# broken cable repair on pop up



## amcdeac

Just when I thought I was getting the hang of things, I committed the ultimate rookie mistake -- was trying to make an adjustment after lowering the top. Needed to raise it up just a bit. However, I had latched one of the roof corners. I am now the none-too-proud owner of a camper with a broken roof cable. :no: :bang::smack-head::shrug:I suppose this is a good learning opportunity but one I wasn't looking forward to having. 

How hard is it to repair a broken cable? Does anyone know where I can find instructions for a Fleetwood? The cable broke inside the gear box of the crank, so I will need to open that up and make some fixes. Is this something that is possible to repair at home?

A close friend with very high mechanical abilities (a commercial and residential building contractor, but obviously not an RV mechanic) would handle the fix, while I mostly stayed out of the way.


----------



## dogbone

Don't feel to bad. I did the same thing to my coachman, when it was new. They fixed it under warranty.
I don't think it would be to hard as long as you can get to and see how the cable was run. I know they go around pulleys. Just make sure you remember how they ran and replace the cable.
good luck.


----------



## antigua

Go to this page below. I hope this helps you out. Scroll down to the bottom of the page you'll see a PDF file "Coleman Lift Systems Repair Manual - 1968 - 2000 Various Models" I know yours is an 07 but this still may apply to yours lift system too. Or at least get you started in the right direction. Good Luck!!

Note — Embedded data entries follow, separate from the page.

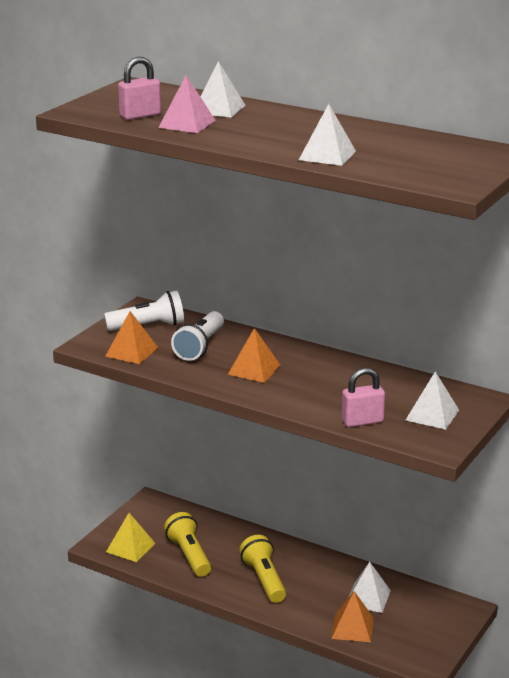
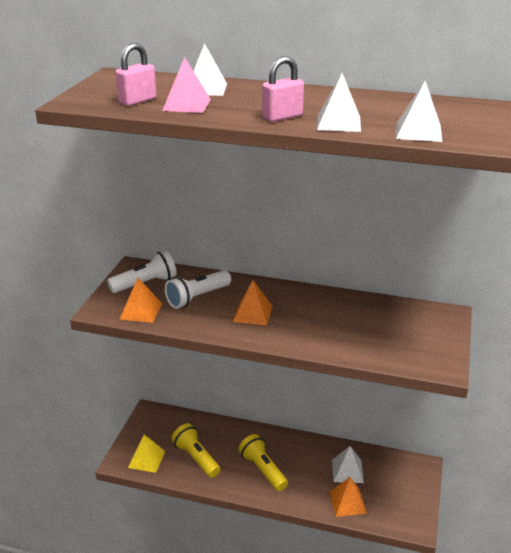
camera: 15 degrees left, 5 degrees up
white flashlight [171,311,224,361] -> white flashlight turned 45 degrees clockwise [165,270,231,309]
pink padlock [342,368,385,427] -> pink padlock moved to [262,56,304,122]
white pyramid [406,371,459,430] -> white pyramid moved to [396,81,442,142]

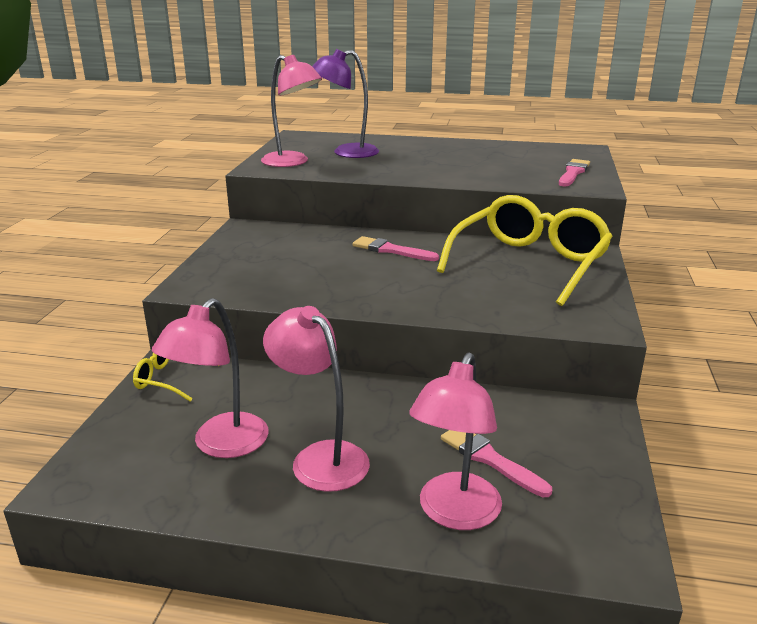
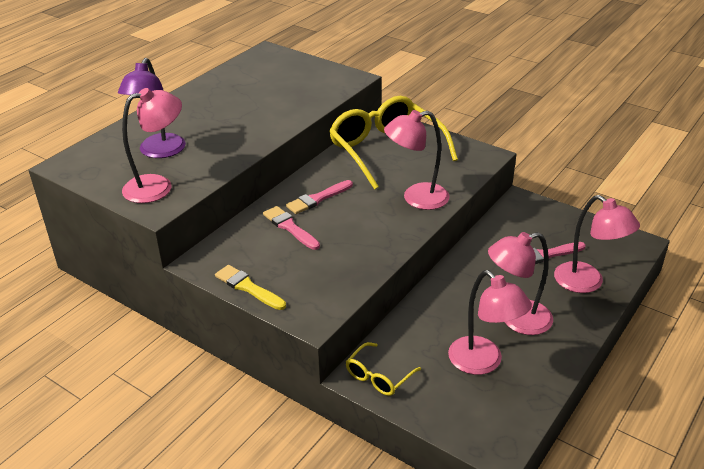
camera: 65 degrees left, 10 degrees up
pink brush [559,159,590,187] -> pink brush moved to [263,206,320,250]
none -> yellow brush [215,265,286,310]
none -> pink lamp [384,110,450,210]

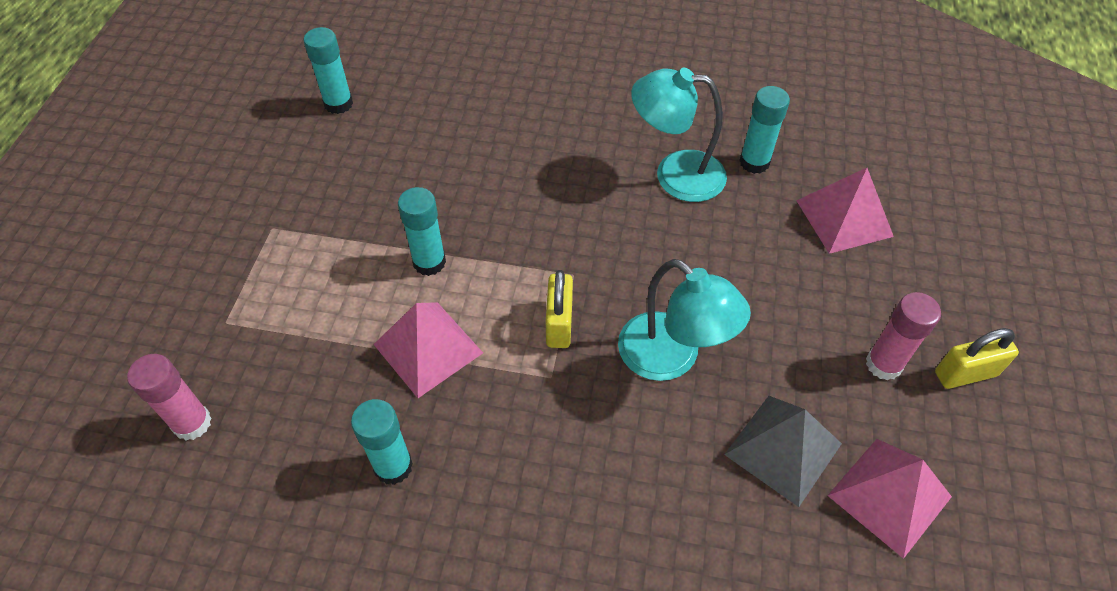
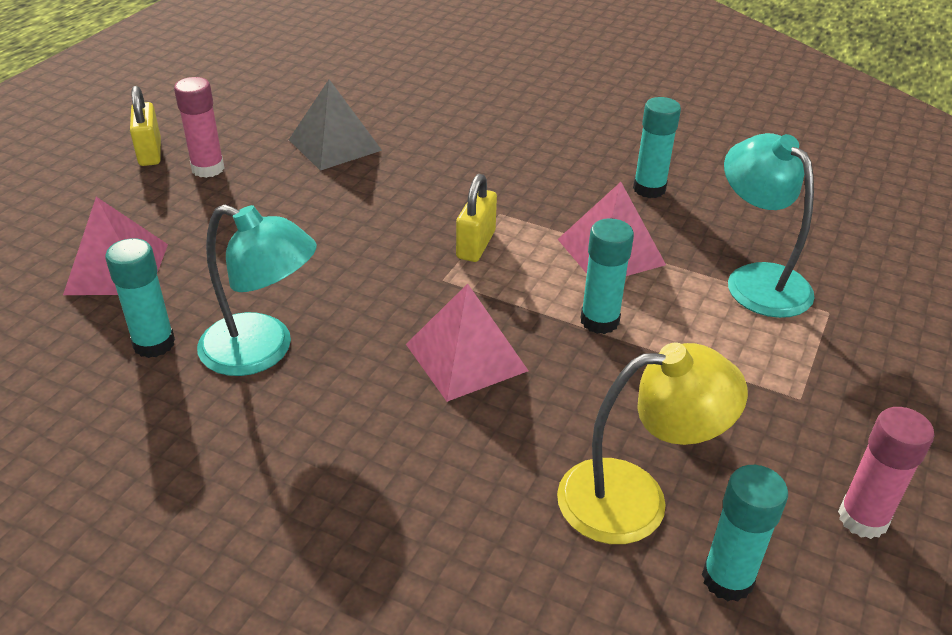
camera: 165 degrees left, 15 degrees down
pink glue stick [127,354,212,440] -> pink glue stick moved to [838,407,934,539]
turquoise lamp [618,259,751,381] -> turquoise lamp moved to [724,133,815,318]
pink pyramid [827,439,952,559] -> pink pyramid moved to [406,283,528,402]
yellow padlock [935,328,1019,389] -> yellow padlock turned 75 degrees clockwise [130,86,161,166]
none -> yellow lamp [557,343,748,544]

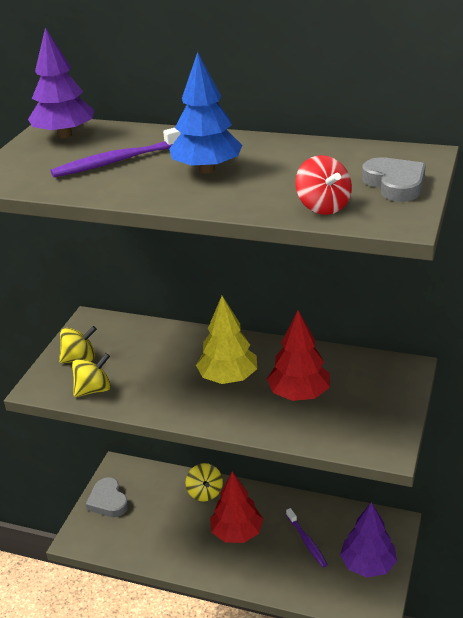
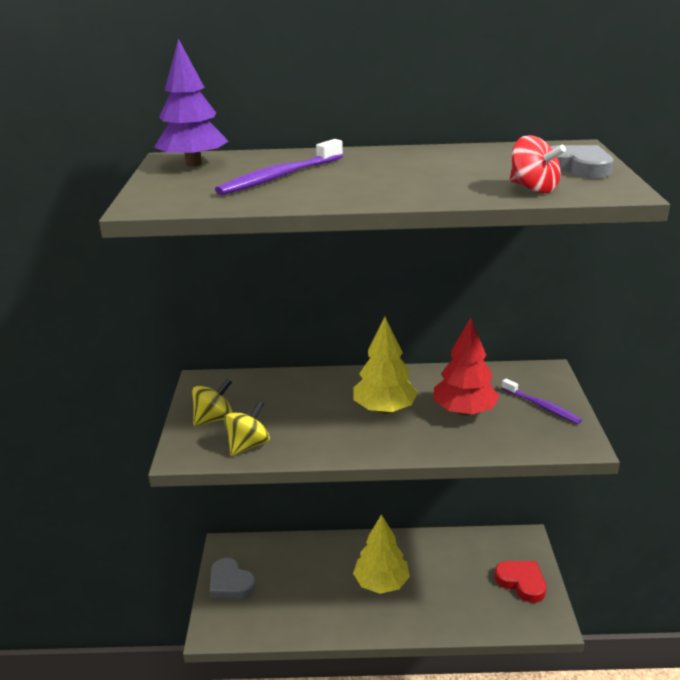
camera: 20 degrees left, 5 degrees down
blue tree [169,52,242,173] -> none
yellow spinning top [185,463,223,501] -> none
red tree [210,472,263,543] -> yellow tree [353,514,410,594]
purple toothbrush [286,508,328,567] -> purple toothbrush moved to [502,379,582,424]
purple tree [340,502,397,578] -> red heart [495,561,546,603]

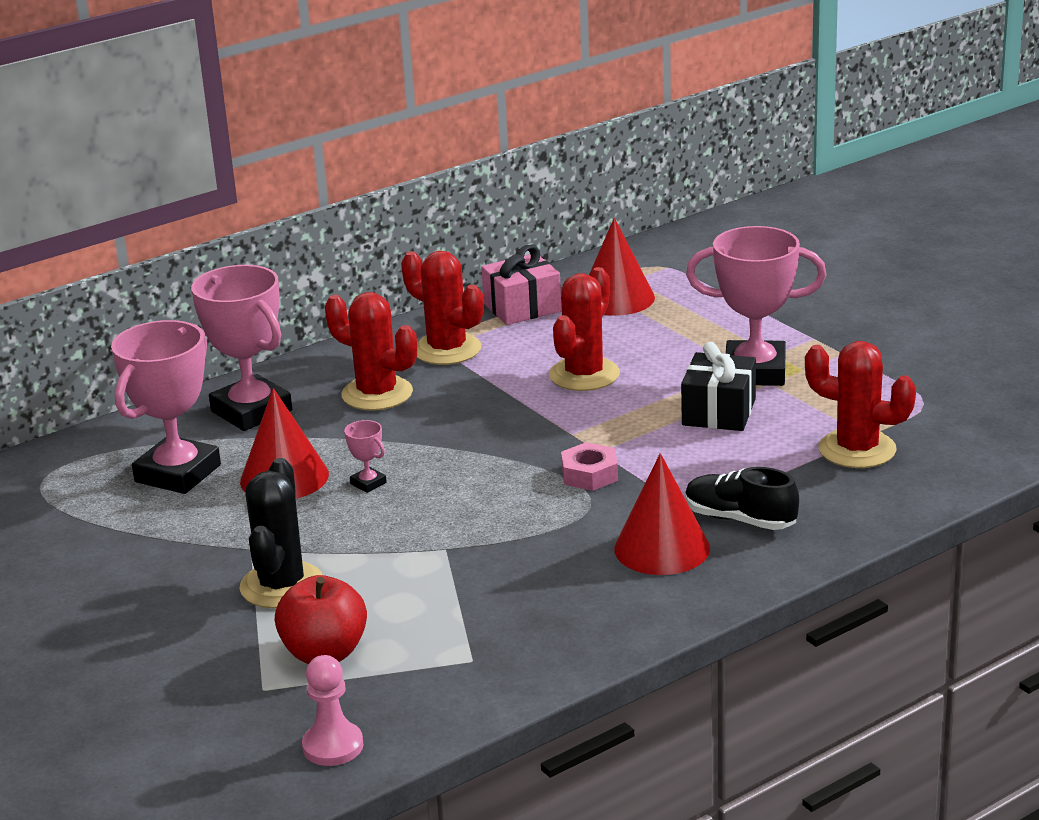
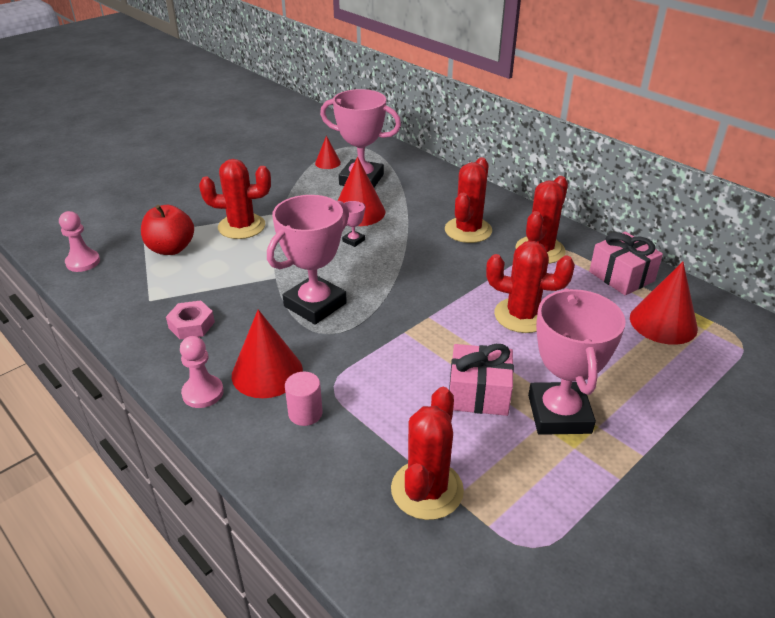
camera: 80 degrees right, 10 degrees up
pink trophy [191,265,292,431] -> pink trophy moved to [267,195,349,325]
black cactus [239,458,322,608] -> red cactus [199,159,271,239]
pink nut [561,442,618,491] -> pink nut moved to [166,301,215,339]
black gift [681,342,756,431] -> pink gift [449,344,514,416]
black shoe [685,467,799,530] -> pink cylinder [285,372,323,426]
none -> pink pawn [180,336,224,408]
none -> red cone [315,136,341,169]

Manuals - Coleman Camping Trailers


----------



## amcdeac

Thanks for the replies. I suppose I can get this done with help from my friend, but I might chalk this one up to STUPID and contact Complete RV is Denver North Carolina's Premier Independent RV Repair, RV Service, and Custom RV Upgrade Solution. I don't think I would find satisfaction in this repair so I might need to leave it to the pros.

My local Fleetwood dealer can't get me in for 3 weeks and forecasts a price that is double the rough quotes from two other shops.


----------